Cliff Risk Index (CRI)

The cliff risk index measures how fast a binary prediction-market contract is approaching resolution, defined as the absolute price velocity multiplied by the days remaining: CRI = |Δp/Δt| × τ. High CRI flags markets that are actively deciding; low CRI flags markets that are stuck.

CLI:sf scan --by-cri desc

Why "Cliff"

Every binary prediction-market contract eventually walks off a cliff. At resolution it snaps to either 1.00or1.00 or 0.00 with nothing in between. The interesting question is when the cliff approach starts. Some contracts drift sideways for months and then resolve in the final week. Others reprice violently months before expiry as new information arrives. CRI is the metric that separates the two.

The formula is:

CRI = | Δp / Δt |  ×  τ_remaining

Where:

  • Δp = price change over a recent window (e.g., 24 hours)
  • Δt = the window length, in days
  • τ_remaining = days to resolution

The first term — absolute velocity — captures how much the market moved. The second term — days remaining — captures how much story room is left for the move to mean something. The product is the metric.

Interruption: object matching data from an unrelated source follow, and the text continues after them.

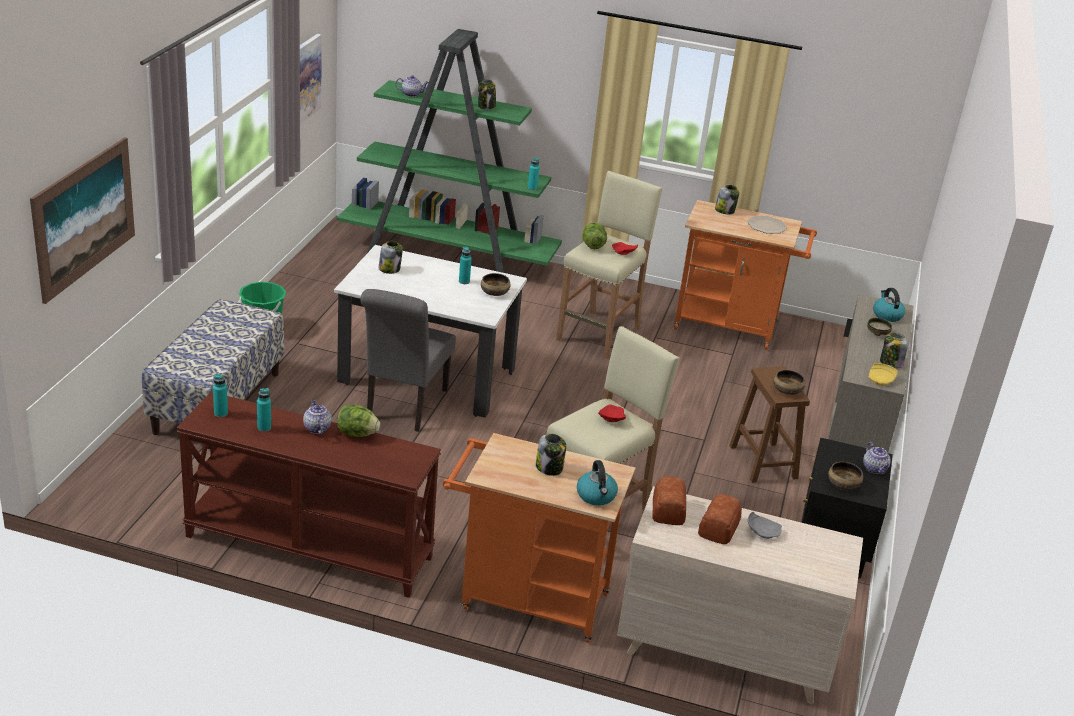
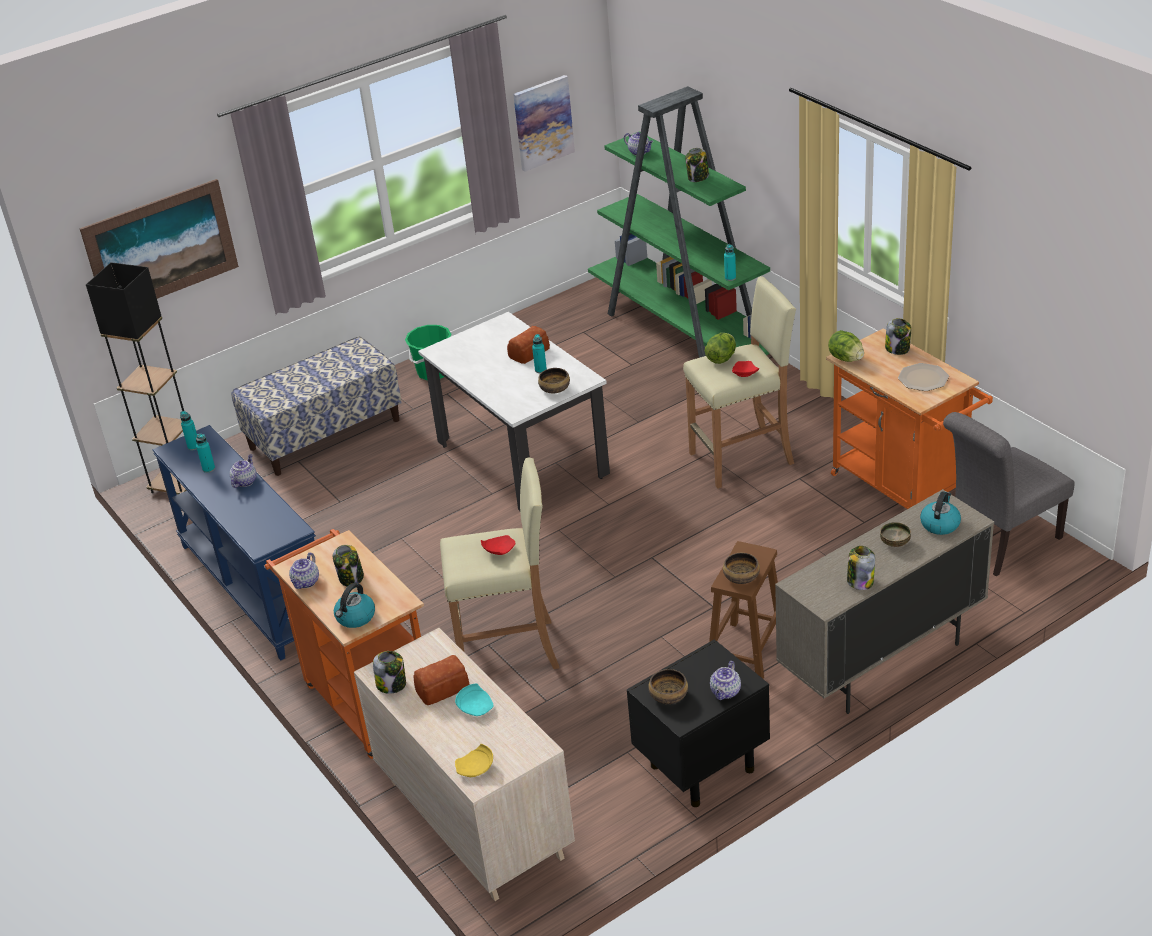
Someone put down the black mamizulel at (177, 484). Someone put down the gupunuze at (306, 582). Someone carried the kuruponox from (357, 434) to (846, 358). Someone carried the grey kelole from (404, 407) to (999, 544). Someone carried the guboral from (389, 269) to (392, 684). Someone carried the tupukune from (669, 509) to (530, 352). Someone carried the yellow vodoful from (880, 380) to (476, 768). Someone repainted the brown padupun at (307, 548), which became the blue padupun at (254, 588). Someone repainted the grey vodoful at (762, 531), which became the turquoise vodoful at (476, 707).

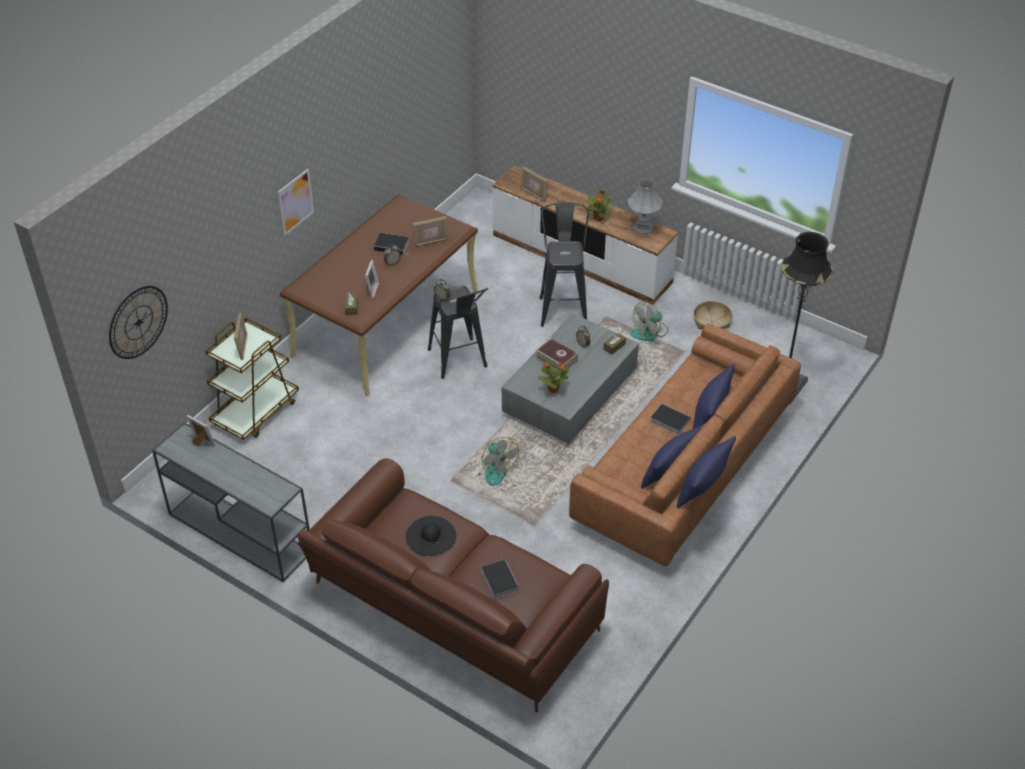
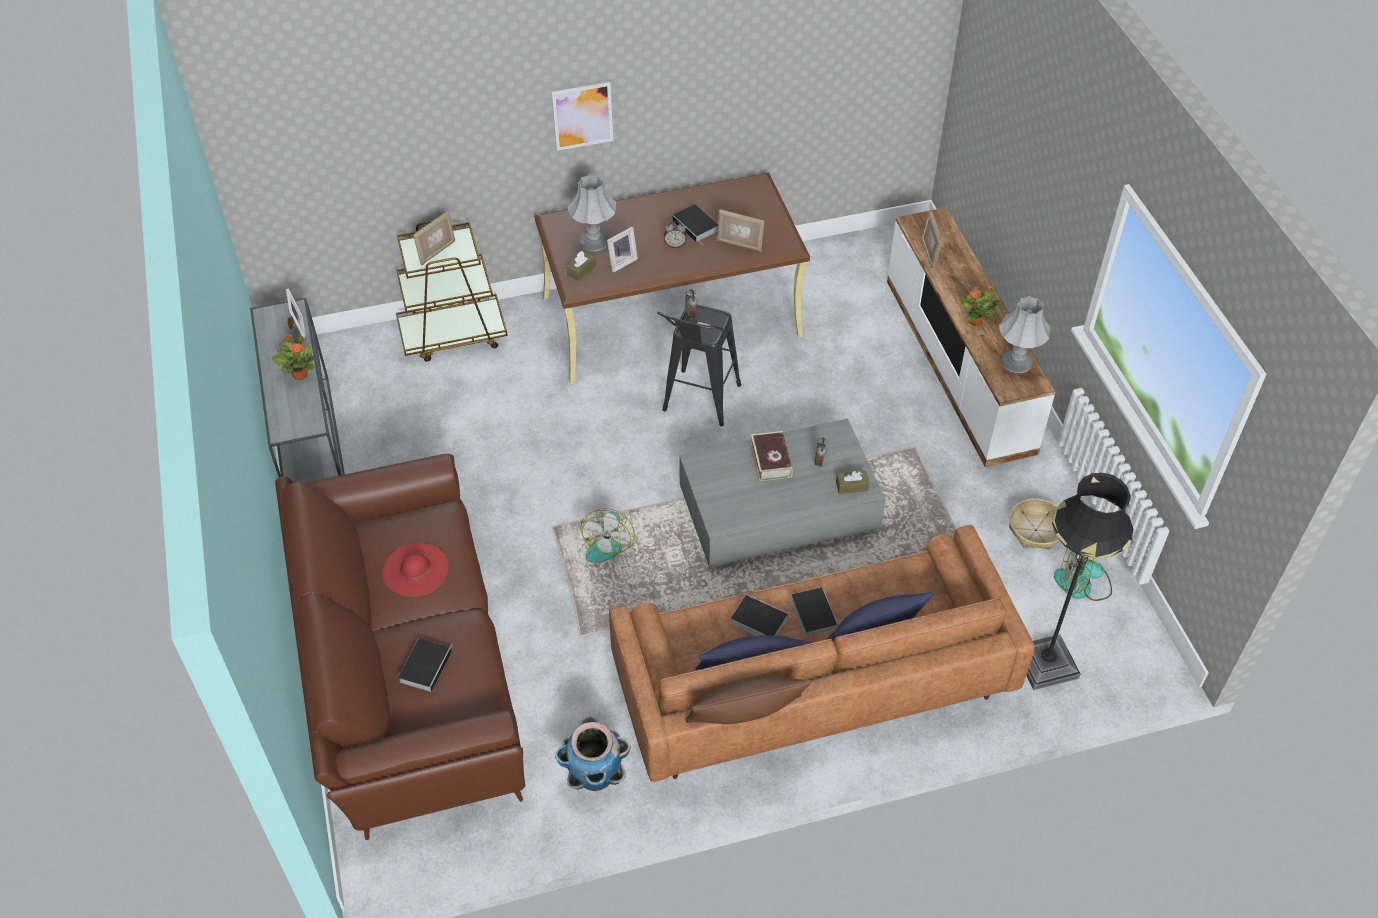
Someone took away the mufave at (138, 322). Someone took away the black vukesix at (563, 307). Someone put down the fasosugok at (595, 776). Someone put down the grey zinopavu at (594, 241). Someone put down the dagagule at (757, 620). Someone carried the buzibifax from (553, 389) to (300, 374). Someone carried the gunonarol from (649, 332) to (1082, 585). Someone repainted the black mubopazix at (430, 536), which became the red mubopazix at (415, 569). Someone repainted the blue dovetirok at (703, 485), which became the brown dovetirok at (746, 715).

What High vs Low CRI Means

A high-CRI contract is one where the market is actively making up its mind right now. A low-CRI contract is asleep. Use CRI to allocate attention: which contracts are active, regardless of which direction the headline price is going?

CRI is not a directional signal. It does not tell you whether the move is bullish or bearish, only that there is a move. Combine it with other indicators (your thesis, news flow, divergence from related markets) to decide what to do about the activity.

Why the τ Scaling Matters

Without the τ multiplier, you would just have raw velocity, and a contract about to expire would always look like the most active thing on the board (because the snap to 0 or 1 produces the largest possible move). The τ scaling deflates near-expiry noise and surfaces structural moves earlier in the contract's life.

A 1-cent move with 200 days remaining is a structural reassessment. A 1-cent move with 5 days remaining is settlement noise. CRI says the first one is 40× more interesting (200/5 = 40), and that ratio is what makes the metric useful for allocation.

Example

Three contracts on a typical Monday morning:

| Contract | 24h Δp | τ remaining | CRI |
|---|:---:|:---:|:---:|
| A — Recession 2026 YES | 0.45 → 0.46 | 200 days | 0.01 × 200 = **2.0** |
| B — Powell next chair YES | 0.45 → 0.49 | 60 days | 0.04 × 60 = **2.4** |
| C — Fed cut May YES | 0.45 → 0.61 | 5 days | 0.16 × 5 = **0.8** |

Contract C has the loudest headline move (16¢ in a day) but the *smallest* CRI of the three. That is the scaling working as intended: a 16¢ move with five days left is largely a settlement crystallization, not a structural shift.

Contract A has the smallest headline move (1¢) but the second-highest CRI, because the move happened with 200 days of story room remaining — a tiny shift that actually represents a fresh thesis being priced in.

Contract B sits in the middle and is the most "live" of the three by this metric: a meaningful move (4¢) at a meaningful horizon (60 days). CRI tells you to look at B first.